Hi,
In the last week, I
had a few bad days with Sharepoint Incremental crawl. Would Like to
share the problem and reason of the problem with you all.
We have a Sharepoint
application, which contains a huge amount of data. The main
functionality of the application is to search the data, with the help
of the custom search page. The availability of data is very important
and it’s a must that data added, updated should be available must be
available within 2 minutes of update.
So we provided the
client with a way to start the Sharepoint Incremental crawl. I had
earlier published an article on the topic. You can read it here. Starting an incremental crawl in Share point programmatically.
Incremental crawl
would normally take 1 minutes, because normally it would find only one
document updated. But after we had implemented this in the application
and saw it working great for 10 days (at least). We found another
problem with Sharepoint. The incremental crawl was running fine, but
sometimes (out of blue) the Incremental crawl would take about 7 hours.
During this crawl no document would be indexed (we checked the crawl
log for that). But after 7 hours or so, the crawl would complete and
after that the incremental crawl would work as we expect it to work.

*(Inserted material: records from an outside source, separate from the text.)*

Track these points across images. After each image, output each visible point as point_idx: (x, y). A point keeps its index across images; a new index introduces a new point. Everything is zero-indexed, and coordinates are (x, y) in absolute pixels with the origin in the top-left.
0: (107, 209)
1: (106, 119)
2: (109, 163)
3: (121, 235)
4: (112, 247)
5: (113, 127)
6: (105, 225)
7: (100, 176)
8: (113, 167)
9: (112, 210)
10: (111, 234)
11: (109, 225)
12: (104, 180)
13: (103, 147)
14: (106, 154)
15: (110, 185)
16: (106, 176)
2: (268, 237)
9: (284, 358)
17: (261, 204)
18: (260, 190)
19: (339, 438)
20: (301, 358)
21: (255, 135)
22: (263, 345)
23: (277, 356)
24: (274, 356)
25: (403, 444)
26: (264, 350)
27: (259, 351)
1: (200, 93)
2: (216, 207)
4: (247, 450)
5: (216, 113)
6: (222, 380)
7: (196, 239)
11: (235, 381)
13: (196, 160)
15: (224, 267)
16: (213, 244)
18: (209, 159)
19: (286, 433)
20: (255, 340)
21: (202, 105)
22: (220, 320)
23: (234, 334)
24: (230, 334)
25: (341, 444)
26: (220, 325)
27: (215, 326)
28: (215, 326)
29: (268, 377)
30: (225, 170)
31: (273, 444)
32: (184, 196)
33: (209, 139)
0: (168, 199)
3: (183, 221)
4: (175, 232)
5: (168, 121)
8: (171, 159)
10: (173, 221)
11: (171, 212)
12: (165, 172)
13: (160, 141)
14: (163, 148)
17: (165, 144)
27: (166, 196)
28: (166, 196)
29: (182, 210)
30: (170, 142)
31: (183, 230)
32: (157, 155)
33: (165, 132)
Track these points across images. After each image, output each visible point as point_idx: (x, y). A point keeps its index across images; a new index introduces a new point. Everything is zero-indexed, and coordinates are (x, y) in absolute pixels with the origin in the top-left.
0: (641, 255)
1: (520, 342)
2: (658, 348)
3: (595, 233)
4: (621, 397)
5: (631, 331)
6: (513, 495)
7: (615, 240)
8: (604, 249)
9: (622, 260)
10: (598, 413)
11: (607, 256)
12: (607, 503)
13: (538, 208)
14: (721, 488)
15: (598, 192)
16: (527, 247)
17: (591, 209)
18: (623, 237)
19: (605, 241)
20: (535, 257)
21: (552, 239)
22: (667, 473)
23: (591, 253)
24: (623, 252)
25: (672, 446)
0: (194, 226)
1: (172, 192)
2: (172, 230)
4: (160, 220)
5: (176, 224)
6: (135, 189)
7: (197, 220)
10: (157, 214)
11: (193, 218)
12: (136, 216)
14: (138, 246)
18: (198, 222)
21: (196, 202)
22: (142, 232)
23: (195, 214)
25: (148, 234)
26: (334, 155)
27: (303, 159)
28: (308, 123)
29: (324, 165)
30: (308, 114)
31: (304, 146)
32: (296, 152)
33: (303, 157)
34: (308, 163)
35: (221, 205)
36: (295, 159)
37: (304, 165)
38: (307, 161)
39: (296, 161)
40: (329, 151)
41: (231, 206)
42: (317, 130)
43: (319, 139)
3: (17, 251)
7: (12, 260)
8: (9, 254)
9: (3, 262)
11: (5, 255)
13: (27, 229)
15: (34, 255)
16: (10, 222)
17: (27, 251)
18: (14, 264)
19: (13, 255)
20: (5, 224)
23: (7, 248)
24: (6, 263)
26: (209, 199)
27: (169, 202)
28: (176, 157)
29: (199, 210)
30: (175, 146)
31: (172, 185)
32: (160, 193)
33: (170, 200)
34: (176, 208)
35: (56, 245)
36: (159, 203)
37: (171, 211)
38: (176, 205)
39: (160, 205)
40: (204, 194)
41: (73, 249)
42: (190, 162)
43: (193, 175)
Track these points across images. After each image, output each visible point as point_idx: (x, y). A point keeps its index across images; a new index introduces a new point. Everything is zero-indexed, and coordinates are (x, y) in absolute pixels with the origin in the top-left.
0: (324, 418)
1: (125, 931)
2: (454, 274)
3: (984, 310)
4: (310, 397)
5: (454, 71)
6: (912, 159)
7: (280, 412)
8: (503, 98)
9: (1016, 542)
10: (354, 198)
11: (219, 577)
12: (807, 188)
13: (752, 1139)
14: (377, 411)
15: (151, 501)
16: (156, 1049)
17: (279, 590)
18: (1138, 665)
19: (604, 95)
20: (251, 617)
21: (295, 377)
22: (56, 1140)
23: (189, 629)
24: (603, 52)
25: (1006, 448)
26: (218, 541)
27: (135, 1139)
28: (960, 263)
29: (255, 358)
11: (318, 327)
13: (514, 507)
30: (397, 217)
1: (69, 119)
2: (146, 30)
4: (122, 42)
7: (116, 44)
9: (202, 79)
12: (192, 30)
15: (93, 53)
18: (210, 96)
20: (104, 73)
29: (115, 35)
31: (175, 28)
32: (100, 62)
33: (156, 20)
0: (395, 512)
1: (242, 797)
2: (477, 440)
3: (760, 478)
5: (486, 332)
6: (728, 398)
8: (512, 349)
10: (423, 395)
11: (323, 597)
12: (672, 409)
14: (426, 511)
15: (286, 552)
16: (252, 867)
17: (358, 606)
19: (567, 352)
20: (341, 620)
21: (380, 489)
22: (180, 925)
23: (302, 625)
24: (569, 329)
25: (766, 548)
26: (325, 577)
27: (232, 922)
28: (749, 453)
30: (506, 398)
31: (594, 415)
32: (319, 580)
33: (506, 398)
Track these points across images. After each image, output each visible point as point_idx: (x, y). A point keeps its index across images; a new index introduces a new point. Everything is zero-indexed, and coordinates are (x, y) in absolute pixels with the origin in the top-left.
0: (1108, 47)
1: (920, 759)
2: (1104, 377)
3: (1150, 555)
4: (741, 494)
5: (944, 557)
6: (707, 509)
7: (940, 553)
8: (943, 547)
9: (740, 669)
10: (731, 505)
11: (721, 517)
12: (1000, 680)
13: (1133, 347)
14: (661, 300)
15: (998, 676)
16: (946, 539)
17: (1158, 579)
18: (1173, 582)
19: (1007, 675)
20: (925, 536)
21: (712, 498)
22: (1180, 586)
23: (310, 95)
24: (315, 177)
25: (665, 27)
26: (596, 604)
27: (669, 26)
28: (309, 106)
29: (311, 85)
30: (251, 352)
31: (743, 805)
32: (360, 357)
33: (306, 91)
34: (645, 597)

Also this happened only in the production environment (twice), but was not replicated in the test environment.
Later after a few
testing we found that this long/delayed Incremental crawl was taking
place only when we were adding/removing users form the site. After we
add or remove a user from the site, the next incremental crawl would
normally take a very long time. In-fact with experiment we could
reproduce the issue in the test and dev environment also.
After doing some more
research we found that this happened because after a user is added or
removed from the Sharepoint web application, the next incremental crawl
for Sharepoint would be security only crawl. When incremental crawl
starts, these security changes, “Updated ACL’s”, must be pushed down to
all affected items within the index. Hence this incremental crawl takes
a very very long time (depending on the size of index).
So if you are having
the same problem with incremental crawl, the only simple solution/
problem remover that I know of know is to see to it that users are
added/ removed at a time after which incremental crawl taking long time
does not affect the system very much.
Vikram